In nazi germany in the end, it was literal kids.


Calvin Graham was a US navy servicemember in world war two who was awarded the bronze star and purple heart at age 12.

https://en.m.wikipedia.org/wiki/Calvin_Graham


I once knew a Japanese dude, older guy, now dead. As a kid (like 12-13) he was conscripted by the Japanese military and made to flight test aircraft.


Reminds me of this film. "Die Brücke" (the bridge)

https://en.m.wikipedia.org/wiki/Die_Br%C3%BCcke_(film)

Not exactly the same but heart wrenching (and gut spilling). IIRC we watched this in history class once.


They shot a live torpedo at FDR. Not the usual.

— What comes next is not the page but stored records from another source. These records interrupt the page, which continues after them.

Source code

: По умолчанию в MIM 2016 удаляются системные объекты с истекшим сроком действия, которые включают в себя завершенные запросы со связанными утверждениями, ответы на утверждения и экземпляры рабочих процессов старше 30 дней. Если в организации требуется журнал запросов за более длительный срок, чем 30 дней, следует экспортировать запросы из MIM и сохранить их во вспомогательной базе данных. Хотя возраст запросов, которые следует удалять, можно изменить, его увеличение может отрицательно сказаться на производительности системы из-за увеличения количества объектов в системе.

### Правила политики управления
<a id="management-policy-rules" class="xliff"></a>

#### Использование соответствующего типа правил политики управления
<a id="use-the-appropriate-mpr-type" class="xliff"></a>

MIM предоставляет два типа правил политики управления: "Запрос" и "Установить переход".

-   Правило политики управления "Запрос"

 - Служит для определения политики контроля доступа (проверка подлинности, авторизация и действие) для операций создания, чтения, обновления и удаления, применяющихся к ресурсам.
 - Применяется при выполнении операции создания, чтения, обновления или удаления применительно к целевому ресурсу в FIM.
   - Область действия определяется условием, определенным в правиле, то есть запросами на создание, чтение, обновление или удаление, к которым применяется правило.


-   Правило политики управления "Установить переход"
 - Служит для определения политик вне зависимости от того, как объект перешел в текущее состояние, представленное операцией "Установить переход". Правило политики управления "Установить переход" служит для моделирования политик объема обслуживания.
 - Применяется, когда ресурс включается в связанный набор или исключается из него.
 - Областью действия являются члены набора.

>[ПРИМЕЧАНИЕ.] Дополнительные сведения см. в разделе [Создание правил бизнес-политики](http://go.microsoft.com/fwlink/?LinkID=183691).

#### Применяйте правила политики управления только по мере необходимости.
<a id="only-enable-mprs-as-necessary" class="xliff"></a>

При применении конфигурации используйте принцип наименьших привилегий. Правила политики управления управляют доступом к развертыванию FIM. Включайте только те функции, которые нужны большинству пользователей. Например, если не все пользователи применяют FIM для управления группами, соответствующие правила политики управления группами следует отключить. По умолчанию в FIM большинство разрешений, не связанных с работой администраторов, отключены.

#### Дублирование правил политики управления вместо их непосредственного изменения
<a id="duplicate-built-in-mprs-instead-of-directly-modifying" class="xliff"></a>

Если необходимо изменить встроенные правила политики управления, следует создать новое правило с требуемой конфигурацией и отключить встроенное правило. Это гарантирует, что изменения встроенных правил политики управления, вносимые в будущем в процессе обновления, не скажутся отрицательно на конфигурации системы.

Once upon a time every military asset operated with live rounds. There were no "training" rounds in wartime. What happened in the OP was someone missed a step in an otherwise very normal drill. Want to really scare yourself? Google around for "broken arrows", live nuclear weapons that went missing. Most all of them were live rounds being carried during training. Something went wrong and that live nuke ended up in a field or at the bottom of a lake.


Given it happened in November 1943, it may have been one of the first truely live mk14 torpedoes ;)


Based on some recent inexcusable and fatal mistakes, it's hard to believe that modern US Navy training has become much better.